Um estudo realizado por pesquisadores da Escola Superior de Agricultura Luiz de Queiroz (Esalq/USP) e de instituições internacionais mostrou que a modulação do gene SAMBA pode alterar os níveis de compostos fenólicos antioxidantes e o teor de açúcar em tomates. A pesquisa comparou plantas controle com plantas que tinham expressão reduzida de SISAMBA, identificando diferenças no desenvolvimento e nas características nutricionais dos frutos.
A ideia inicial veio da observação de que plantas mutantes de Arabidopsis thaliana sem expressão do gene samba apresentavam maior proliferação celular, resultando em órgãos e sementes maiores.
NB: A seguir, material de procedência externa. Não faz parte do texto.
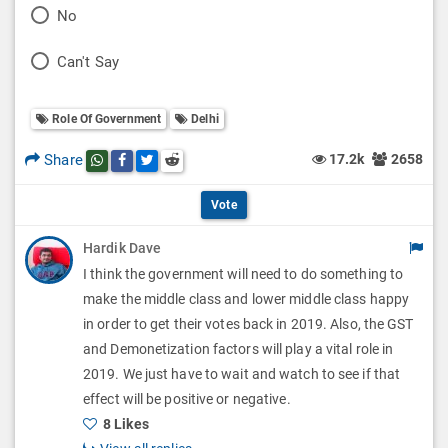
P
No
l
o
P
Can't Say
l
l
o
O
l
Role Of Government
Delhi
l
p
O
l
Share
17.2k
2658
Share this post on whatsapp
Share this post on Facebook
Share this post on Twitter
Share this post on Reddit
t
p
O
i
Vote
t
p
o
Hardik Dave
i
t
I think the government will need to do something to
n
o
i
make the middle class and lower middle class happy
s
n
in order to get their votes back in 2019. Also, the GST
o
and Demonetization factors will play a vital role in
s
n
2019. We just have to wait and watch to see if that
effect will be positive or negative.
s
8 Likes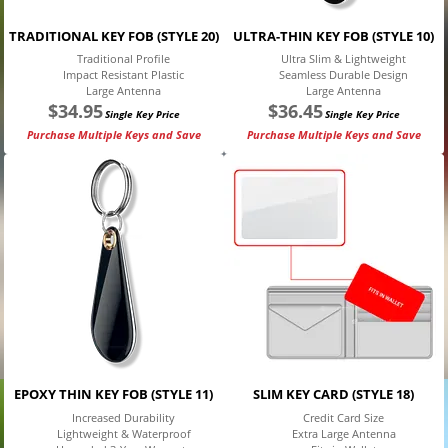
TRADITIONAL KEY FOB (STYLE 20)
ULTRA-THIN KEY FOB (STYLE 10)
Traditional Profile
Ultra Slim & Lightweight
Impact Resistant Plastic
Seamless Durable Design
Large Antenna
Large Antenna
$
34.95
$
36.45
Single Key Price
Single Key Price
Purchase Multiple Keys and Save
Purchase Multiple Keys and Save
EPOXY THIN KEY FOB (STYLE 11)
SLIM KEY CARD (STYLE 18)
Increased Durability
Credit Card Size
Lightweight & Waterproof
Extra Large Antenna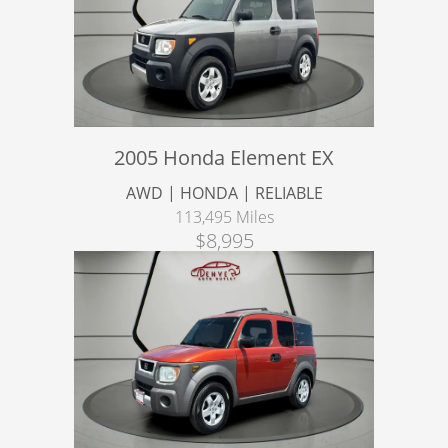
2005 Honda Element EX
AWD | HONDA | RELIABLE
113,495 Miles
$8,995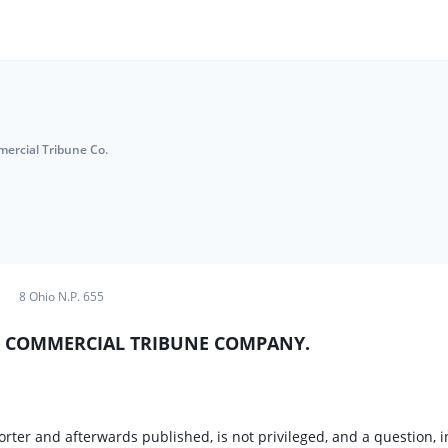
mercial Tribune Co.
8 Ohio N.P. 655
v. COMMERCIAL TRIBUNE COMPANY.
er and afterwards published, is not privileged, and a question, i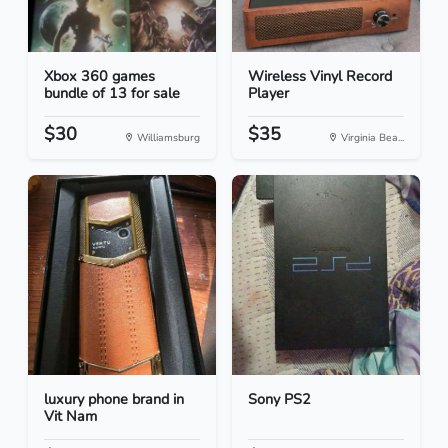
Xbox 360 games
Wireless Vinyl Record
bundle of 13 for sale
Player
$30
$35
Williamsburg
Virginia Bea...
luxury phone brand in
Sony PS2
Vit Nam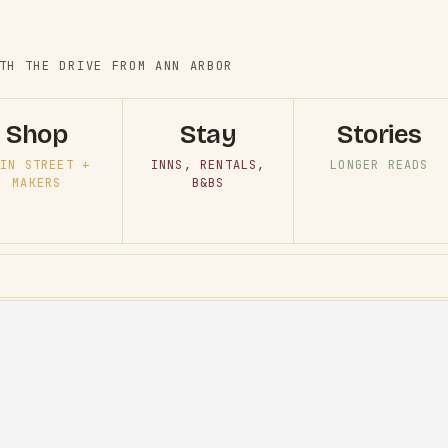
TH THE DRIVE FROM ANN ARBOR
Shop
Stay
Stories
IN STREET +
INNS, RENTALS,
LONGER READS
MAKERS
B&BS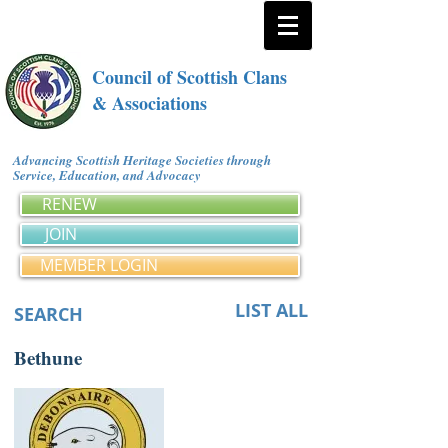
Council of Scottish Clans
& Associations
Advancing Scottish Heritage Societies through
Service, Education, and Advocacy
RENEW
JOIN
MEMBER LOGIN
LIST ALL
SEARCH
Bethune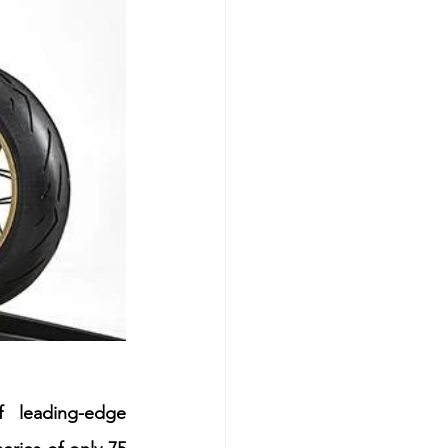
 leading-edge 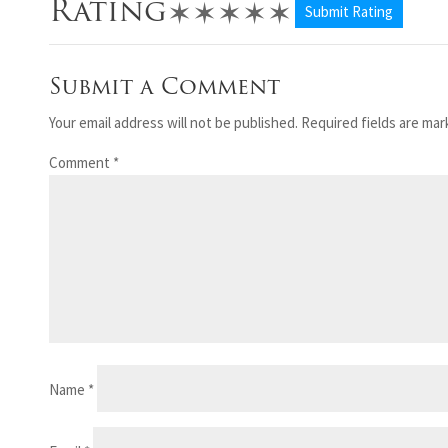
✶
✶
✶
✶
✶
Rating
Submit Rating
Submit a Comment
Your email address will not be published.
Required fields are ma
Comment
*
Name
*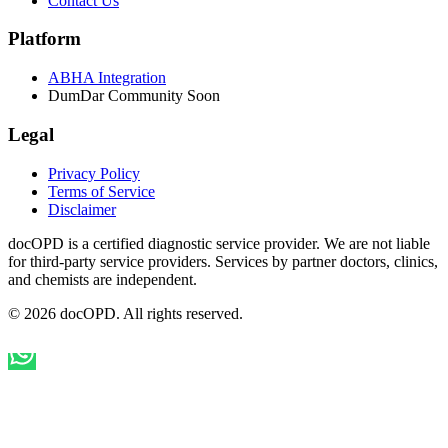
Contact Us
Platform
ABHA Integration
DumDar Community
Soon
Legal
Privacy Policy
Terms of Service
Disclaimer
docOPD is a certified diagnostic service provider. We are not liable
for third-party service providers. Services by partner doctors, clinics,
and chemists are independent.
© 2026 docOPD. All rights reserved.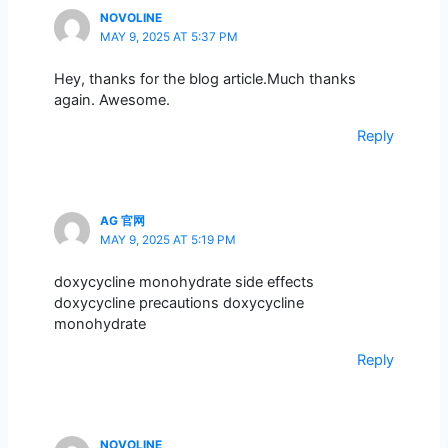
NOVOLINE
MAY 9, 2025 AT 5:37 PM
Hey, thanks for the blog article.Much thanks
again. Awesome.
Reply
AG 官网
MAY 9, 2025 AT 5:19 PM
doxycycline monohydrate side effects
doxycycline precautions doxycycline
monohydrate
Reply
NOVOLINE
Isso levou os pesquisadores a investigar os efeitos de alterar a função desse gene em tomates, uma espécie cultivada.
Perla Novais de Oliveira, primeira autora do estudo, destacou que a pesquisa é translacional, transferindo conhecimento de uma planta-modelo para uma cultura agrícola com o objetivo de melhorar geneticamente hortaliças. As plantas mutantes sisamba mostraram frutos mais alongados, mudanças na morfologia ovariana, aumento no número de camadas celulares no pericarpo e maior densidade celular, além de alterações no perfil metabólico com aumento de açúcares solúveis e flavonoides.
A técnica CRISPR/Cas9 foi utilizada para criar essas plantas mutantes, e foram realizadas análises fenotípicas, transcriptômicas, metabolômicas e de expressão gênica em diferentes fases do desenvolvimento dos frutos. O projeto foi uma colaboração entre a Esalq, o Instituto Max Planck de Fisiologia Molecular de Plantas na Alemanha e o INRAE Bordeaux na França.